╭─ Supplied passage

No GPU available, training on CPU; consider making n_epochs very small.


In [50]:
# the tokens are the number of different words/characters we have
# in our lexicon, indeed inside the function we are not using the
# function @set@
class CharRNN(nn.Module):
    
    def __init__(self, tokens, n_hidden=256, n_layers=2,
                               drop_prob=0.5, lr=0.001):
        super().__init__()
        self.drop_prob = drop_prob
        self.n_layers = n_layers # number of hidden layers
        self.n_hidden = n_hidden # number of hidden units for layer
        self.lr = lr
        
        # creating character dictionaries
        # the characters for us is the number 
        self.chars = tokens
        self.int2char = dict(enumerate(self.chars))
        self.char2int = {ch: ii for ii, ch in self.int2char.items()}
        
        ## TODO: define the LSTM
        self.lstm = nn.LSTM(len(self.chars), n_hidden, n_layers, 
                            dropout=drop_prob, batch_first=True)
        
        ## TODO: define a dropout layer
        self.dropout = nn.Dropout(drop_prob)
        
        ## TODO: define the final, fully-connected output layer
        self.fc = nn.Linear(n_hidden, len(self.chars))
      
    
    def forward(self, x, hidden):
        ''' Forward pass through the network. 
            These inputs are x, and the hidden/cell state `hidden`. '''
                
        ## TODO: Get the outputs and the new hidden state from the lstm
        r_output, hidden = self.lstm(x, hidden)
        
        ## TODO: pass through a dropout layer
        # we have to pass through the output only the real output
        out = self.dropout(r_output)
        
        # Stack up LSTM outputs using view
        # you may need to use contiguous to reshape the output
        # we retain the columns and we stack everything other
        out = out.contiguous().view(-1, self.n_hidden)
        
        ## TODO: put x through the fully-connected layer
        out = self.fc(out)
        
        # return the final output and the hidden state
        return out, hidden
    
    
    def init_hidden(self, batch_size):
        ''' Initializes hidden state '''
        # Create two new tensors with sizes n_layers x batch_size x n_hidden,
        # initialized to zero, for hidden state and cell state of LSTM
        weight = next(self.parameters()).data
        
        if (train_on_gpu):
            hidden = (weight.new(self.n_layers, batch_size, self.n_hidden).zero_().cuda(),
                  weight.new(self.n_layers, batch_size, self.n_hidden).zero_().cuda())
        else:
            hidden = (weight.new(self.n_layers, batch_size, self.n_hidden).zero_(),
                      weight.new(self.n_layers, batch_size, self.n_hidden).zero_())
        
        return hidden
        

## Time to train
 
 The train function gives us the possibility to set:  
 1. the number of epochs  
 2. the learning rate  
 3. other parameters  

- Within the *batch loop*, we *detach the hidden state from its history*; this time setting it equal to a new tuple variable because an LSTM has a hidden state that is a tuple of the hidden and cell states.

╰─
╭─ Recorded data

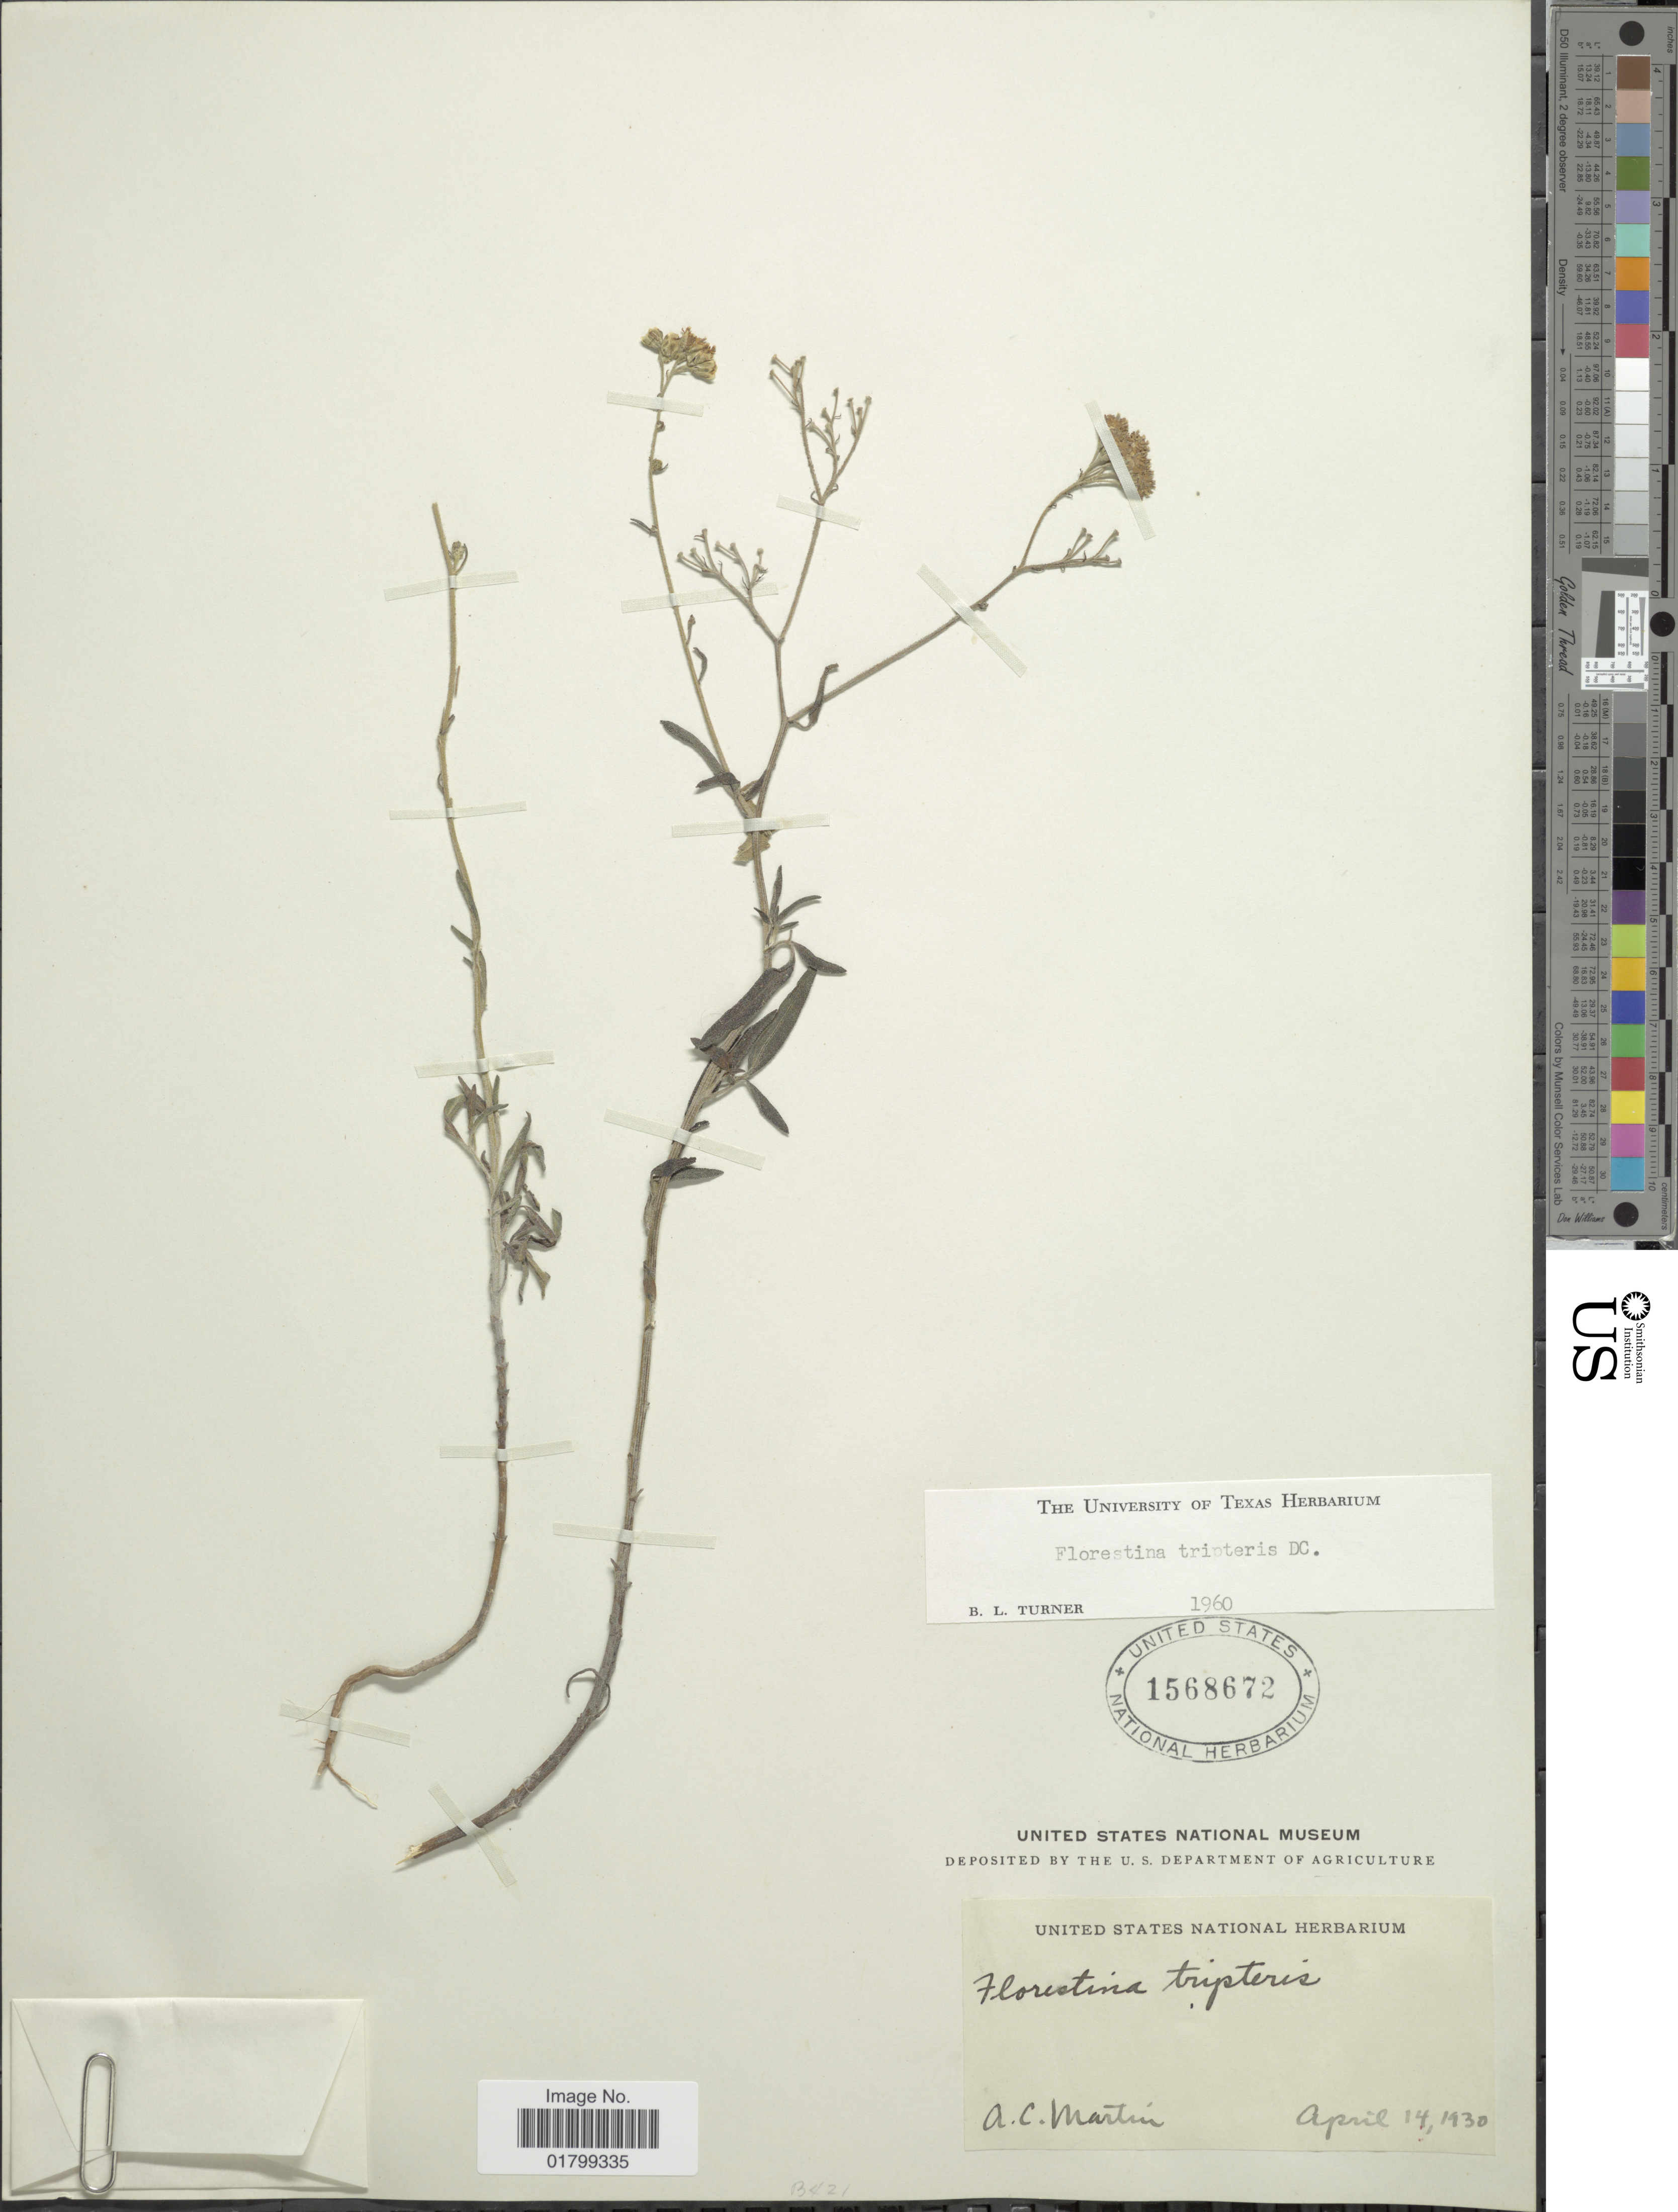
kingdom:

╰─

** Requirements **
From the LSTM code excerpt above, set down everything from "## TODO: define the LSTM" down to "dropout=drop_prob, batch_first=True)", character for character.

** Task response **
## TODO: define the LSTM
        self.lstm = nn.LSTM(len(self.chars), n_hidden, n_layers, 
                            dropout=drop_prob, batch_first=True)